Badr Bellaj: «Ce type de faille est classique dans les systèmes de gestion de contenu»

Badr Bellaj
Expert en blockchain
Les fuites de données qui ont frappé la Caisse nationale de sécurité sociale (CNSS) relèvent davantage d’une faille d’architecture que d’un simple incident. Elles placent au centre du débat la question de la gouvernance numérique des services publics.
Pouvez-vous nous décrire le mode opératoire de l’auteur de l’intrusion ?
L’une des théories consiste à dire que le hacktiviste a identifié une faille dans la couche frontend du système, en passant par Damancom. Il a pu extraire une quantité limitée de données, mais suffisante pour démontrer l’existence d’une brèche réelle. L’anomalie provenait d’un défaut non corrigé dans l’API de Damancom. Ce genre de vulnérabilité est fréquent avec les CMS comme Drupal, encore largement utilisés par les agences gouvernementales, malgré leurs fragilités connues en matière de mise à jour et de maintenance.

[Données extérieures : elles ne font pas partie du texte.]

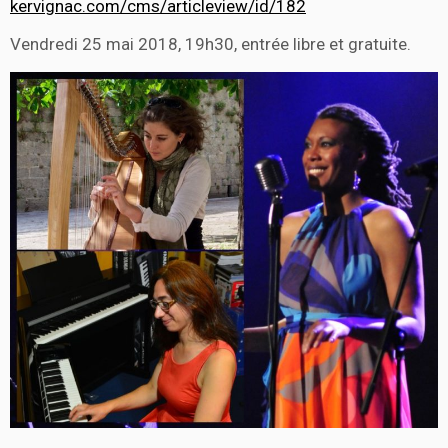
kervignac.com/cms/articleview/id/182
Vendredi 25 mai 2018, 19h30, entrée libre et gratuite.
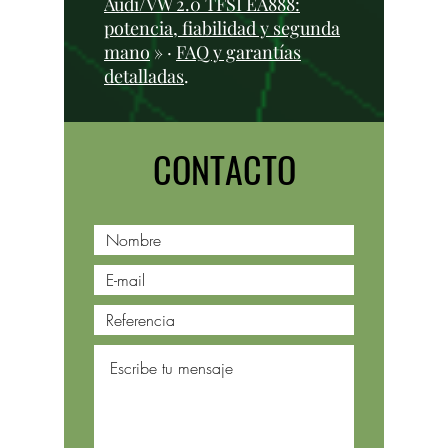
Audi/VW 2.0 TFSI EA888:
potencia, fiabilidad y segunda
mano
» ·
FAQ y garantías
detalladas
.
CONTACTO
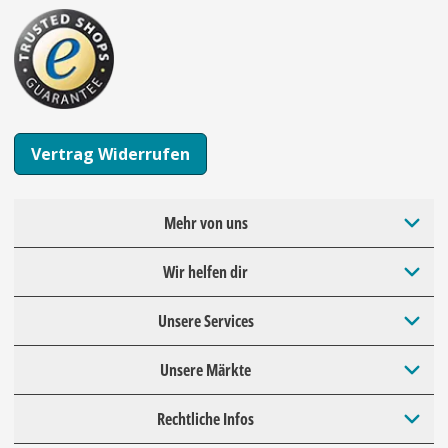
Vertrag Widerrufen
Mehr von uns
Wir helfen dir
Unsere Services
Unsere Märkte
Rechtliche Infos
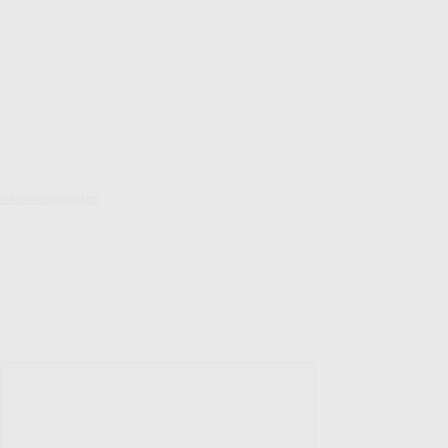
Pokrowce elastyczne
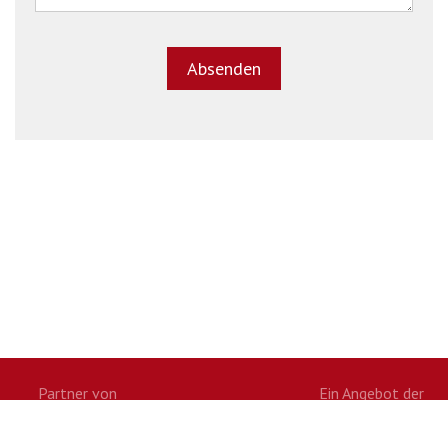
Partner von
Ein Angebot der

Il se peut que l’anomalie provienne d’une configuration obsolète ou d’un composant mal intégré.
Est-il possible de cerner le profil de l’auteur ?
D’après son mode opératoire, il ne s’agit pas d’une attaque structurée ni d’un profil hautement spécialisé. L’intervenant n’est pas particulièrement expert. La dernière attaque réellement complexe reste celle qui avait ciblé le ministère des Affaires étrangères, il y a quelques années. Ici, tout indique une action isolée, davantage motivée par une logique de représailles numériques. C’est une forme de réplique à un précédent piratage ayant visé un compte Twitter algérien.
Où se situe, selon vous, la principale faille ?
Personne ne peut réellement le savoir mais l’analyse des métadonnées semble indiquer que les fichiers PDF utilisés, ainsi que les frameworks techniques embarqués dans la plateforme, sont obsolètes. Plusieurs composants présentent des vulnérabilités référencées, avec des niveaux de sévérité critiques. Ce type d’exposition, lié à l’utilisation de versions anciennes non patchées, constitue un angle mort récurrent dans la gestion des infrastructures numériques. C’est un problème aussi bien technique qu’organisationnel, qui appelle à une remise à plat des processus de supervision.